A GV spokesperson declined to comment.
By 2017, Mr. Lachwani was inflating Headspin's revenue to investors by including income from client contracts that were not finalized and which were canceled, he said in his plea agreement.
Headspin's investors tried to make an impact and failed. Mr. Faris and Headspin Chairman Nikesh Arora each provided a list of candidates to appoint chief financial officer, they said in the announcement. According to claims made in a submission filed in court, Iconic pushed Mr Lachwani to add more control.

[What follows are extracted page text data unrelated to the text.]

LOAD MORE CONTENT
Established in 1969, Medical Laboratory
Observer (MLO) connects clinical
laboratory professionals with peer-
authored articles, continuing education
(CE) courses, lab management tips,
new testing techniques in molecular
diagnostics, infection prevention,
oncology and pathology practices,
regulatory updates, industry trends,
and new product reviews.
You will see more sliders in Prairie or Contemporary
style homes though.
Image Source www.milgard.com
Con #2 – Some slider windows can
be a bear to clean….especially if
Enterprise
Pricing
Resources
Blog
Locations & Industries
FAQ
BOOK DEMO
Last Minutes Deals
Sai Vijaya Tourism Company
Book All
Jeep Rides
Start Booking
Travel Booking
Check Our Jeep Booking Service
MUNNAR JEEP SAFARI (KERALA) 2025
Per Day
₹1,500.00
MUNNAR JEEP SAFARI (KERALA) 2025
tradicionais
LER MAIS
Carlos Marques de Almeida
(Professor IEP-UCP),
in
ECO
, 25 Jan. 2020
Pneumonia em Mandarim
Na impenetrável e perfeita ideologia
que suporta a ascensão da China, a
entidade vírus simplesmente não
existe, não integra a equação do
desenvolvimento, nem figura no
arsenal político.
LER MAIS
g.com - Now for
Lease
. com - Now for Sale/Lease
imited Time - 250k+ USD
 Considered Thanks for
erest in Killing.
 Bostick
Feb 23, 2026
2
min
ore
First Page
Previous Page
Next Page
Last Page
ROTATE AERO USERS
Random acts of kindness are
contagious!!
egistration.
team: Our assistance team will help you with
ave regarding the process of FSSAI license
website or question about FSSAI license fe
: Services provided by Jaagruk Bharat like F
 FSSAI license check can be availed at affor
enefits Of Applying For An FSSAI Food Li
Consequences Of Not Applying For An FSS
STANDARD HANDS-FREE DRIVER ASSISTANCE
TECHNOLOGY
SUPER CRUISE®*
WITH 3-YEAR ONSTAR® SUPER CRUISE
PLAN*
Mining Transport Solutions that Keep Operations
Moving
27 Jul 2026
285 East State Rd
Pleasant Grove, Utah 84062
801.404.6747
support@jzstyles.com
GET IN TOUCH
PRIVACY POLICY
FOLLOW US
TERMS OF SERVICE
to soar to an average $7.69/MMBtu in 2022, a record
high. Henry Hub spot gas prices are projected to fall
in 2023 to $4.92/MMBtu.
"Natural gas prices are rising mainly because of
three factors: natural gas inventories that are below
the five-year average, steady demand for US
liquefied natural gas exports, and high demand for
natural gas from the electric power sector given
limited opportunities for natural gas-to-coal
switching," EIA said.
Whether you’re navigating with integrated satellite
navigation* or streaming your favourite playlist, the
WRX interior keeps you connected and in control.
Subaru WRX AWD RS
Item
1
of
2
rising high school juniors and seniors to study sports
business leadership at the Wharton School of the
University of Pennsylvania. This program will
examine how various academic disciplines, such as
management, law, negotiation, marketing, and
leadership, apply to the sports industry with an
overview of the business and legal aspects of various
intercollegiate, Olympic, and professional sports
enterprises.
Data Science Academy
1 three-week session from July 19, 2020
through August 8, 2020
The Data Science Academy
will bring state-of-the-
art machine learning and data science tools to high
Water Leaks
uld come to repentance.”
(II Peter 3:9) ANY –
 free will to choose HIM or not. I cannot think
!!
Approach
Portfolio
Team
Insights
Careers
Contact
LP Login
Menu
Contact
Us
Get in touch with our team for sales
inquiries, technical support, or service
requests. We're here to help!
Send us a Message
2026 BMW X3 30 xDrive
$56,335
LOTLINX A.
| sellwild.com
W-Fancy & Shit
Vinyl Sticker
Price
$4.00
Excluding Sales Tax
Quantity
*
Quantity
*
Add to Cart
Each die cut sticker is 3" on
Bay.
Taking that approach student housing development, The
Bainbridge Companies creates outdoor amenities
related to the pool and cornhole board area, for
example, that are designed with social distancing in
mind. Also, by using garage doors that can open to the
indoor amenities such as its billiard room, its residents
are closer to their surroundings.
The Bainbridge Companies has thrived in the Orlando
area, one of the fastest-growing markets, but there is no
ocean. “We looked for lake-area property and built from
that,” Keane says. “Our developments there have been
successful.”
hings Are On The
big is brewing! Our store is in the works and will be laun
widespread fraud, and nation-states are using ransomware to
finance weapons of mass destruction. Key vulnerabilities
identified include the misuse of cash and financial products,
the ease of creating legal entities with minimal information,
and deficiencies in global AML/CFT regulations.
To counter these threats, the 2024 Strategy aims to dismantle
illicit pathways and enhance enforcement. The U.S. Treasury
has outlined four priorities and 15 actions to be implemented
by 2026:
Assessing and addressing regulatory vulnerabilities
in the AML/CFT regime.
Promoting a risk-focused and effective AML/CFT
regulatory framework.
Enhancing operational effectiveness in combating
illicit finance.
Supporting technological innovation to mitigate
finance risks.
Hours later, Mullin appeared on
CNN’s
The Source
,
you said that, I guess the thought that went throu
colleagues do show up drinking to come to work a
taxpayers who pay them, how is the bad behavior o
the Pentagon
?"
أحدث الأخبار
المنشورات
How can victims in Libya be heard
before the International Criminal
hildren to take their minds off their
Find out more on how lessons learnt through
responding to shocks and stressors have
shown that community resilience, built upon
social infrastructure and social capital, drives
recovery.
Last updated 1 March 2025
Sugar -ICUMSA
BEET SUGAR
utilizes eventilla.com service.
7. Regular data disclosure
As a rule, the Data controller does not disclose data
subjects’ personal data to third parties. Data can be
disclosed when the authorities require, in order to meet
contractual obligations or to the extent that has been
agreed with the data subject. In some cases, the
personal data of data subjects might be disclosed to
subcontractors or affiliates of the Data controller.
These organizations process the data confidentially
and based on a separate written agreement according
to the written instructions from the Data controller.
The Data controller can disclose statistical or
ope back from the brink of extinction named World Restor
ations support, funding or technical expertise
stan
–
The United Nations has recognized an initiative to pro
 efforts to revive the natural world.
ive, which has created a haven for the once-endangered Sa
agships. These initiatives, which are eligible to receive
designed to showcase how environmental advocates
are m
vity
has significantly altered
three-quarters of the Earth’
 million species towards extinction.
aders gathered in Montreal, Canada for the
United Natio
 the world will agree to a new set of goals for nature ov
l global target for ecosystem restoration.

The presentation said Mr Lachwani resisted Iconic's demands, resulting in a “rift between them”, leading to the founders wanting to return Iconic's investment. Mr. Lachhwani never appointed a chief financial officer.
Iconic and Mr. Arora did not respond to requests for comment.
Headspin's accountant, Sana Okmenskaya, said in an announcement that Mr. Lachwani had instructed her to add income from the new contracts to the company's books. When she asked to see the contract he ignored her.
“He seemed very busy and often worked late into the night,” she said in the announcement.
His lawyers said in a filing that Mr. Lachhwani sometimes sent Ms. Okmenskaya invoices that he altered to include money that was never invoiced. Ms Okmenskaya, who did not respond to a request for comment, said in her declaration that he had also lied to her about details of the contracts to explain the discrepancies.
In 2019, Mr. Lachwani cashed out $2.5 million of his own shares in Headspin and sold them to an investor.
Investors poured more money into Headspin in 2020, valuing it at $1.1 billion. By then, Stefanos Loukakos, a technology executive, had joined the company as senior vice president and discovered Mr. Lachwani's pattern of misrepresentations.
That March, Mr. Loukakos shared his concerns with Mr. Arora in a 16-slide presentationWhich was later filed in the court. For example, Mr. Lachwani claimed that Headspin had more than 20,000 devices on its network, but Mr. Loukakos found that the actual number was closer to 2,000. When Mr. Loukakos asked an engineer on Slack about the discrepancy, the engineer replied, “Ask Manish.”
Mr Loukakos' presentation also included text messages that appeared to show Mr Lachwani abusing employees and abruptly firing them, including one employee who was in the middle of a video call with a customer.
Headspin's board launched an investigation. Mr Lachwani stepped down in May 2020 and agreed to return $1.9 million of the $2.5 million he had cashed in. The company restructured its finances and returned the money to investors who wanted to withdraw the money.
Headspin continues to operate. In March, it announced An undisclosed amount of new funding from Atlassian Ventures. An outside accountant valued the company at $302 million, more than 70 percent below its 2020 valuation.
Before sentencing next month, Mr Lachwani's lawyers made a case for a lesser sentence. Despite Mr Lachwani's misrepresentations, none of Headspin's investors actually lost money, he said.
“Mr. Lachwani did not need to say false or misleading things to build a successful company,” his lawyers wrote, “but he did.”